[Pkg-sysvinit-devel] Bug#630615: Bug#630615: RAMTMP should default to no

Michael Biebl biebl at debian.org
Wed Jun 15 21:38:37 UTC 2011


Hi Roger!

Thanks for answering in such detail. I'll try to comment on a few points.

Am 15.06.2011 22:46, schrieb Roger Leigh:
> On Wed, Jun 15, 2011 at 05:33:59PM +0100, Roger Leigh wrote:

> 
> The FHS defines the persistence/lifetime for /tmp and /var/tmp.
> It does not make any recommendations about size.

Yep, that's also how I read and understand the FHS.

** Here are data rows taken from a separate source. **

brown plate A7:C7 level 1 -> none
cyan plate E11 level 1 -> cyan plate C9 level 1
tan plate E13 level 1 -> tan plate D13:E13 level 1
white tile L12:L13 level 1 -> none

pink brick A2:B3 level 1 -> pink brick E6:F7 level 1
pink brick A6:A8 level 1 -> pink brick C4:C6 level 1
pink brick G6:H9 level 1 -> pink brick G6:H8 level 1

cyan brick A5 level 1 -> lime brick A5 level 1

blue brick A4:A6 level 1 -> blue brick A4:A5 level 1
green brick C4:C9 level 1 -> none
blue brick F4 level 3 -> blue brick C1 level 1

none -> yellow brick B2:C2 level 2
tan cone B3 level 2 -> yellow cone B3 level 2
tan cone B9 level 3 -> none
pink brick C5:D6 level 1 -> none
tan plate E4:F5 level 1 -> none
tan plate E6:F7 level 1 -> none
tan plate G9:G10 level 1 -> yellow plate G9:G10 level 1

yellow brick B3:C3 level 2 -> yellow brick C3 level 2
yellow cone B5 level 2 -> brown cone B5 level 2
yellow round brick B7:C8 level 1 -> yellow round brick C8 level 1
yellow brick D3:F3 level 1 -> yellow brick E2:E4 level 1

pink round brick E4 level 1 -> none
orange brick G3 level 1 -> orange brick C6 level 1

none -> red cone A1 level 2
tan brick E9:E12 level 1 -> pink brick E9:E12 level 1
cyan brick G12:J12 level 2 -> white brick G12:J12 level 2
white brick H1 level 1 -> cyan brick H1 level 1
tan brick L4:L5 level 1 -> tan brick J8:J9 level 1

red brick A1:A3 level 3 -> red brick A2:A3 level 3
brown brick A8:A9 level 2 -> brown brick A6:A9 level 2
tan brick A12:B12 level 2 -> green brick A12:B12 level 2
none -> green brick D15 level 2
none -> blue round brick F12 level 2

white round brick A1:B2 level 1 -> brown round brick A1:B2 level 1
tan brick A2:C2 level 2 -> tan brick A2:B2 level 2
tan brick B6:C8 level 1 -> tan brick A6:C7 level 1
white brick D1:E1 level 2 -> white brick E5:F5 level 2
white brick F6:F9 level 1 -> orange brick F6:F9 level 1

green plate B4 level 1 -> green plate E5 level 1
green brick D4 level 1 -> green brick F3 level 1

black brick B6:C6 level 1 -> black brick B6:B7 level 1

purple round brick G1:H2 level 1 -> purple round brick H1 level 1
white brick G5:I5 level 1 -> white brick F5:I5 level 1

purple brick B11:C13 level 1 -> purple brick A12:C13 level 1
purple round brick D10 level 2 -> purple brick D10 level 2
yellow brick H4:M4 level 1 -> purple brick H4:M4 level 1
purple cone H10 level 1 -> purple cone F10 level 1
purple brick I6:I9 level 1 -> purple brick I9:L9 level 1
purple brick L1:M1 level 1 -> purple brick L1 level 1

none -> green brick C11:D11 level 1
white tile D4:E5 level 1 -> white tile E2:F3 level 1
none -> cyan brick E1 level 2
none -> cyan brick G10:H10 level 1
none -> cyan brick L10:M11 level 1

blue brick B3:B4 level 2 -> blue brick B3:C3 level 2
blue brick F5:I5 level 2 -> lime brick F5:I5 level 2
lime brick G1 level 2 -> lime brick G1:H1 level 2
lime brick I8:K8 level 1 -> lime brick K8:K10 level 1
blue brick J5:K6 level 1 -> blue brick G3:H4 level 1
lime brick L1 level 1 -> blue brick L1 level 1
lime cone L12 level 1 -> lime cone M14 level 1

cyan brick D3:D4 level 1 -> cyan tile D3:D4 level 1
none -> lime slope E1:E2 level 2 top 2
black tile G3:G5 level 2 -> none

> Historical practice is that /tmp is small, and /var/tmp is
> rather larger.  When using Sun/Solaris systems back around 2000,
> /tmp was always a tmpfs (it's the default), and /var/tmp was
> disc.  Solaris tmpfs didn't have size limits (filling it would
> hang the system--I remember an undergrad being told off for
> trying to download a RedHat ISO image to /tmp and killing the
> system).  On these systems files in /tmp were cleaned hourly,
> and files in /var/tmp weekly.  Files needing longer-term storage
> went in /var/preserve (cleaned every few months) or on other
> storage.

As a fun fact, I made the opposite experience. At university (where $HOME was
shared via NFS and had rather strict quotas) students where told to use /tmp for
larger downloads.
But then, this was not on a Solaris system.

> In the IRC discussion, it was mentioned that some DVD authoring
> applications were using /tmp to create/store 4GiB disc images.
> Also, backup software used /tmp to store multi-gigabyte backups
> during its operation.  I would argue that any application expecting
> to be able to store such large files in /tmp has wholly unrealistic
> expectations.

If I look at todays installers for Linux distros, like openSUSE, Redhat, Ubuntu
or Debian, the default option creates a large /tmp, as it is a subdirectory of
/. I don't know of any Linux distribution which uses tmpfs for /tmp.
/tmp on a separate partition is an option which not all installers offer and
needs to be chosen explicitly.

So while we don't guarantee any minimum sizes for /tmp, applications expecting a
large /tmp is not completely unrealistic.

I acknowledge that my concern is more targetted at a typical desktop/laptop
user, which certainly has different usage of software than a server installation.

> Initial setup:
> I would like to see the Debian installer support setup of /tmp to
> permit
> - disabling of /tmp on tmpfs
> - setting of a tmpfs size other than 20% core
> - allocation of sufficient backing store (swap) during partitioning
> If we wanted to guarantee a minimum tmpfs size here, we could ensure
> that there's sufficient swap to up the limit from 20% to something
> more, or an absolute value rather than a percentage.

Having RAMTMP=no and letting d-i enable it if it finds a minimum amount of ram
would be a good compromise imho.

Michael


-- 
Why is it that all of the instruments seeking intelligent life in the
universe are pointed away from Earth?